If, as they say, timing is everything, the timing for a major donor-financed development at Kansas University’s Memorial Stadium may be a little off.
Five straight conference losses tends to dull the enthusiasm of many football fans. Even with a victory today against archrival Missouri, the Jayhawk football team’s chances for a post-season bowl appearance are in doubt. If they are invited, it certainly won’t be for a marquee event.
Then there’s the controversy swirling around Coach Mark Mangino based on reports of verbal abuse of his players. If Mangino survives at KU, there are real questions about the impact the current flap will have on his ability to recruit top athletes. If Mangino leaves KU, it’s highly unlikely that a top-notch coach could be recruited quickly enough to have any impact on the tight deadline athletic department officials face for making a decision on whether to go ahead with plans to have the new 3,000-seat Gridiron Club completed by the start of next season.
Kansas Athletics needs donations totaling at least $34 million to move forward on the project. If the Gridiron Club is to be ready by next fall, athletics officials will have to decide by the end of this year whether to move ahead with construction. They say they remain confident they can meet that goal, but time obviously is growing short.
The Gridiron Club clearly isn’t for everyone. Membership in the club costs from $25,000 per seat for five years up to $105,000 per seat for 30 years. One local alumnus did the math and figured out that even buying in at the lowest level, he would be paying about $1,000 per game for the membership, which includes a seat, parking and food.
The big selling point, athletics officials say, is that the memberships will be an asset that the members own and can trade or sell at any price. The only problem is that it’s pretty hard to predict at this point exactly how valuable an asset a Gridiron Club membership will be in five or 30 years. If KU has one of the top teams in the nation, memberships may be a valuable commodity. If not, well, fans had better hope they really enjoyed games that they paid $1,000 or more to see.
Regardless of the team’s record or the controversy surrounding Mangino, there’s also the matter of the economy. Even for dyed-in-the-wool Jayhawk football fans, there comes a time when amateur intercollegiate sports must take a back seat to other, far more important, needs.

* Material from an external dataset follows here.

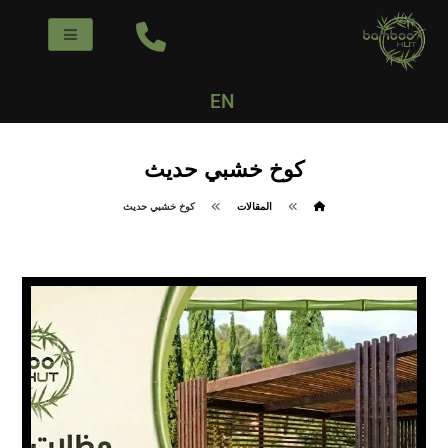
EN
كوخ خشبي حديث
المقالات
كوخ خشبي حديث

Added to this is the growing general disgust with the manner in which KU Athletic Director Lew Perkins has orchestrated the Mangino inquisition. This has not reflected well on the university, the athletics department or Perkins.
Former KU great Gale Sayers was brought in to lead the fundraising drive for the Gridiron Club. He is a tremendous representative of KU, but it is clear he is being used to sell the costly project. He and another former KU great, John Hadl, who has raised the bulk of the millions of dollars for the recent costly construction of athletics facilities at KU, should not be blamed if the Gridiron project is either delayed or falls flat and is canceled. If the millions of dollars do not pour in for the project, it won’t be their fault but rather a combination of factors cited above plus the growing unfavorable attitude about the manner in which the athletics department has conducted its affairs.
The original plan for the Gridiron Club was that it would raise enough money not only for itself but to fund a $25 million “Olympic Village” development for nonrevenue sports and contribute more than $40 million toward KU academic programs. As others have pointed out, if fundraising for the club falls short, it’s a pretty safe bet that the village and academic funding will be the first victims.
In fact, that may be about the safest bet involved with an investment in the Gridiron Club. Although everyone wishes the KU football program all the best in the years to come, investing large sums of money in a club membership whose value depends on the team’s future success doesn’t really seem all that safe right now.